Antilia Bomb Scare Exposed Mumbai Cops, Hit Uddhav Thackeray Government
NDTV
The Antilia affair also exposed, in spectacular fashion, an uncomfortable truth about India's economy: The law enforcement bodies policing it are in many cases rotten.
At the height of the pandemic, when many people in Mumbai were staying home, Ramvinder Singh Gill noticed a strange car parked near the residence of the city's richest man. A 53-year-old ex-colonel in the special forces, Gill held one of the most important bodyguard jobs on the subcontinent, overseeing a 300-person security force responsible for protecting the billionaire industrialist Mukesh Ambani and his family. The focus of their work was Antilia, the Ambanis' 27-story vertical mansion, equipped with three helipads, yoga and dance studios, and a "snow room" chilled to frigid temperatures. To avoid exposing their clients to Covid-19, bodyguards would spend 15 days quarantined at a nearby hotel before beginning monthlong shifts inside.
The car that piqued Gill's interest that day in February 2021 was a green Mahindra Scorpio, an Indian-made sport utility vehicle. Right away, Gill noticed that though the car was coated in grime, its license plate looked spotless, as though it had just been screwed in. When he ran the number, he found something even stranger: The plate matched the registration of a Range Rover used by Ambani's wife, Nita. Alarmed, Gill called the Mumbai police, who sent a team to search the vehicle. Inside a blue backpack branded with the logo of an Ambani-owned cricket franchise, they found a bag of industrial explosives. The explosives weren't connected to a detonator, but whoever placed them had left a chilling handwritten note. "Next time the wires will be connected," it read. "We have made arrangements to blow up your entire family."
Ambani had accumulated his share of enemies while his sprawling conglomerate, Reliance Industries Ltd., built dominant positions in everything from petrochemicals to retail and made him a crucial partner for Narendra Modi. But it soon became apparent that Mr Ambani hadn't been threatened by a business rival looking to shove him aside or a terror group enraged by his support for PM Modi. Instead, the events at Antilia were part of one of the most extraordinary scandals in the history of Mumbai. One person involved has turned up dead; another, an elite detective named Sachin Waze is in jail awaiting trial for charges including criminal conspiracy, extortion and murder. The ensuing uproar claimed the career of the city's police commissioner, drove a senior state government minister into hiding and contributed to the diminishment of Shiv Sena, the political party that had dominated Mumbai since the 1990s.

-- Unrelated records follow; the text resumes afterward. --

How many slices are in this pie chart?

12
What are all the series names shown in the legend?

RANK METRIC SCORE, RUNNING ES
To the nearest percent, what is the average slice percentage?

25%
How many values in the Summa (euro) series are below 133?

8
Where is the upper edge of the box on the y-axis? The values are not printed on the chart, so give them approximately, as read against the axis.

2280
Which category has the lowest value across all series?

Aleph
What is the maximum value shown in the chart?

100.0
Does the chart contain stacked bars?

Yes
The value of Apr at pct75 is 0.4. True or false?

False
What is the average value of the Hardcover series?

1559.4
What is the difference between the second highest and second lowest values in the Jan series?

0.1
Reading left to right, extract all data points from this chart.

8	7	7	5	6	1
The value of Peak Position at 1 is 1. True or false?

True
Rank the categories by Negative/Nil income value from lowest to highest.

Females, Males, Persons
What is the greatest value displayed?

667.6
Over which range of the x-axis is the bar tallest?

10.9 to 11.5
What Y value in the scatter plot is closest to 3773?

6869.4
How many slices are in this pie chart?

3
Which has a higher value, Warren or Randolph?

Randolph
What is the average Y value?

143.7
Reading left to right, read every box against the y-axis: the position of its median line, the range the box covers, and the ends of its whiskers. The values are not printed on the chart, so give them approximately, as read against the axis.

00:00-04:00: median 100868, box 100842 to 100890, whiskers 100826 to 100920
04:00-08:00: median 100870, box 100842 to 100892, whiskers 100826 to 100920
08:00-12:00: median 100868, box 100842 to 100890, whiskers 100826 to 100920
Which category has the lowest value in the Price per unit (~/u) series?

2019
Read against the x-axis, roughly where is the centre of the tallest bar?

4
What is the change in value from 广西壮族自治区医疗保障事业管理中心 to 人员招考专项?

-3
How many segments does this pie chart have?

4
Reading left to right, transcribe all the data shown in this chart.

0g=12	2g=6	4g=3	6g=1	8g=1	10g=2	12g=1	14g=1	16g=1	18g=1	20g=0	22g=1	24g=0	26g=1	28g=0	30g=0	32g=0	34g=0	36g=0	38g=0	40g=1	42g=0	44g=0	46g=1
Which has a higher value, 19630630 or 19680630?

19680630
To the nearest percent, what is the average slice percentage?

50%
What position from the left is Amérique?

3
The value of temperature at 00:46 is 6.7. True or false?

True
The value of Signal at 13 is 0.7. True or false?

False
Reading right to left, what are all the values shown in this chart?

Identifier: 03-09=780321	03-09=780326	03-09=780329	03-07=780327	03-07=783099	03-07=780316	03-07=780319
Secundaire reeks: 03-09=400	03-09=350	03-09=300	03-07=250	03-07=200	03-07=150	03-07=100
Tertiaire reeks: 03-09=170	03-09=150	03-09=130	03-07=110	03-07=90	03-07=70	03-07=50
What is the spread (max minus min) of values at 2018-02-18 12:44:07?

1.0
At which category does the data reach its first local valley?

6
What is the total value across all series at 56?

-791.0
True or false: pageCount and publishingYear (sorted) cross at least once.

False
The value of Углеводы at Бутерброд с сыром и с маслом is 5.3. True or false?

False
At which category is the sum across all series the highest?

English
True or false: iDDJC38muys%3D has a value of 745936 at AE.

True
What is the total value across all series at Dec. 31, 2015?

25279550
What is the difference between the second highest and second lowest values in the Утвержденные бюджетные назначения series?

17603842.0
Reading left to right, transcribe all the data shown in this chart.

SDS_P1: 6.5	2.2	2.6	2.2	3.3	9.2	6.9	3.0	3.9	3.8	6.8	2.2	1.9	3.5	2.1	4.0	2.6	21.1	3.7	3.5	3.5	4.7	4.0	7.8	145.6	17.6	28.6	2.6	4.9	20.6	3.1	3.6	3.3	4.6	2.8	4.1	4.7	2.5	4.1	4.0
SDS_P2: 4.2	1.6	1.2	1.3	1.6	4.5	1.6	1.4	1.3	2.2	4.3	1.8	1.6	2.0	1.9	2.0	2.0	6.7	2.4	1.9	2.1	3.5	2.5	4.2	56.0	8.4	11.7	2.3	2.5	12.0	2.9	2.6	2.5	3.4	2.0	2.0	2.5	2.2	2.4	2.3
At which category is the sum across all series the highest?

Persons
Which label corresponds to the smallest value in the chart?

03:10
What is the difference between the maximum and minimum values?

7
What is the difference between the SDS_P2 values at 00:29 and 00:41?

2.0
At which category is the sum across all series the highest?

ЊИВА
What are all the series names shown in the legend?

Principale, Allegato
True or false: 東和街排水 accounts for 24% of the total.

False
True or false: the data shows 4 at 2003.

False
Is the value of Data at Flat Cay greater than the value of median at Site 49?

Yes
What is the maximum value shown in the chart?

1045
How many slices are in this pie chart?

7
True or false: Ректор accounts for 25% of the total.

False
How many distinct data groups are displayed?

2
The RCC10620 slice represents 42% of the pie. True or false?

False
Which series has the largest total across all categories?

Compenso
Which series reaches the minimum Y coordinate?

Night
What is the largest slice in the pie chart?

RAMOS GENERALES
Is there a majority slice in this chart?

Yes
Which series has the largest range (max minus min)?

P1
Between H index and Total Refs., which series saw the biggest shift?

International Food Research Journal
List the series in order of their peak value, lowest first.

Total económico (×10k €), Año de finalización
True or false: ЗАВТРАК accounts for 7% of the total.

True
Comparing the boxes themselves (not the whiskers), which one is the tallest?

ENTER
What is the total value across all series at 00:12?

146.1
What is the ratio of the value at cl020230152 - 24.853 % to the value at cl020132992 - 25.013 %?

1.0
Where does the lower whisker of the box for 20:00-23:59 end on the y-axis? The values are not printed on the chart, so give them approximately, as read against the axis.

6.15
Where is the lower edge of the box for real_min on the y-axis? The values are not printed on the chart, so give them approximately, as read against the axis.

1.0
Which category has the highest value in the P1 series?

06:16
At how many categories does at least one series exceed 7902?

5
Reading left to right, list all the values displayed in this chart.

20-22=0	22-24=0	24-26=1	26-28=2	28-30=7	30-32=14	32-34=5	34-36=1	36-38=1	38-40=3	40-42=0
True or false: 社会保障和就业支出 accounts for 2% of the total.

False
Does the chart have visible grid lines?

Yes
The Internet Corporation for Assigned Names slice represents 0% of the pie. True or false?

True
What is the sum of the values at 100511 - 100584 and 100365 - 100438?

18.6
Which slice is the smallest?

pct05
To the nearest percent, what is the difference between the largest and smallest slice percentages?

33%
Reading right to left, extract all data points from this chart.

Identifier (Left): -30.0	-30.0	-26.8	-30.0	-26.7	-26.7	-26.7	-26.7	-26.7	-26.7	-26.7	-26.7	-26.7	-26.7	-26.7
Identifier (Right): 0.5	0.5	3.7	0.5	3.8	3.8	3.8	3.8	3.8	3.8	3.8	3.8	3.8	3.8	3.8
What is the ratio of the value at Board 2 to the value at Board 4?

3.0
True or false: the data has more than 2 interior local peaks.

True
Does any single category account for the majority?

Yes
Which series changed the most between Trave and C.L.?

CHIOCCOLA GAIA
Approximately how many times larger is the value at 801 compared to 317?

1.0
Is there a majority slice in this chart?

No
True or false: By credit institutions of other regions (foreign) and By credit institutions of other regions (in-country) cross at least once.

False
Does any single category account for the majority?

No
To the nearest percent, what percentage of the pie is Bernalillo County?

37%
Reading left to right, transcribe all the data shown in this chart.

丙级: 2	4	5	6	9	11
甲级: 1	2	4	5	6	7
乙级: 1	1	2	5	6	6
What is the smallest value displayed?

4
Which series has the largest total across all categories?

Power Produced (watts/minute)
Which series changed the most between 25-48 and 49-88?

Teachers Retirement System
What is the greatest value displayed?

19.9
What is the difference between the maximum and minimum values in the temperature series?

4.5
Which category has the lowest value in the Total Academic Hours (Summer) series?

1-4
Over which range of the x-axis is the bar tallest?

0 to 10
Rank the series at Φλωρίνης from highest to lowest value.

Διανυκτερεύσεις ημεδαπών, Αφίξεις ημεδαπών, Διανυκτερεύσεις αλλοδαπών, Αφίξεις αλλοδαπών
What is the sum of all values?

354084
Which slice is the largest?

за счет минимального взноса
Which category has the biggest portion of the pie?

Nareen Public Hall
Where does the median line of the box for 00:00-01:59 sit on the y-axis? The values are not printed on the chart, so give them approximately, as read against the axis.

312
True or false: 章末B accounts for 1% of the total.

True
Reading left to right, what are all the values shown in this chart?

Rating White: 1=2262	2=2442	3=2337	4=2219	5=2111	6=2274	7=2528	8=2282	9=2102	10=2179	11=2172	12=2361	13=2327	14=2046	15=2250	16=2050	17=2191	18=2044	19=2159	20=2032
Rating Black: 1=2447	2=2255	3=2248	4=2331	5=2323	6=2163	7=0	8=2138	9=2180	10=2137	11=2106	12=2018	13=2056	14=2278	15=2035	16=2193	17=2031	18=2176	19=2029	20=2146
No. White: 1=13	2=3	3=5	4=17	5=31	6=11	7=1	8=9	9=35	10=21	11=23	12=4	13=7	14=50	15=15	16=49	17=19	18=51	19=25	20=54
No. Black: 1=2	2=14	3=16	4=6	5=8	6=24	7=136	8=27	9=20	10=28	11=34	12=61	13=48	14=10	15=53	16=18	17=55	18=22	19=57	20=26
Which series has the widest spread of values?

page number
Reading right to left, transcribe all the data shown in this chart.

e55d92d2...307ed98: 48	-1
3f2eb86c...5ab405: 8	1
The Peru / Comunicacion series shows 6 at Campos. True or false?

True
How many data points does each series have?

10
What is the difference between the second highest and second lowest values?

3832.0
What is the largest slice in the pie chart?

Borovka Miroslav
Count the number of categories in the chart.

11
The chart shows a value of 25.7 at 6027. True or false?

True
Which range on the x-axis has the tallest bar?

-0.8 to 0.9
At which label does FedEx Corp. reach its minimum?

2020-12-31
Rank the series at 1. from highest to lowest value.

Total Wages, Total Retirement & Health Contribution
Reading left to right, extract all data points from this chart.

The Antilia affair also exposed, in spectacular fashion, an uncomfortable truth about India's economy: The law enforcement bodies policing it are in many cases rotten. According to a 2019 survey by the anticorruption group Transparency International, at least half of all Indians pay a bribe each year, and the police, who look to supplement their meagre pay by extracting cash wherever they can, are among the most common recipients. Cops have their own bribes to cover; many take out loans to secure postings in lucrative locations. This pervasive graft poses a severe threat to the competitiveness of a country that investors are counting on to power global growth. Businesses large and small are routinely shaken down by corrupt officers, and even powerful international companies dread any trip through the sclerotic courts, which have a backlog of 40 million cases.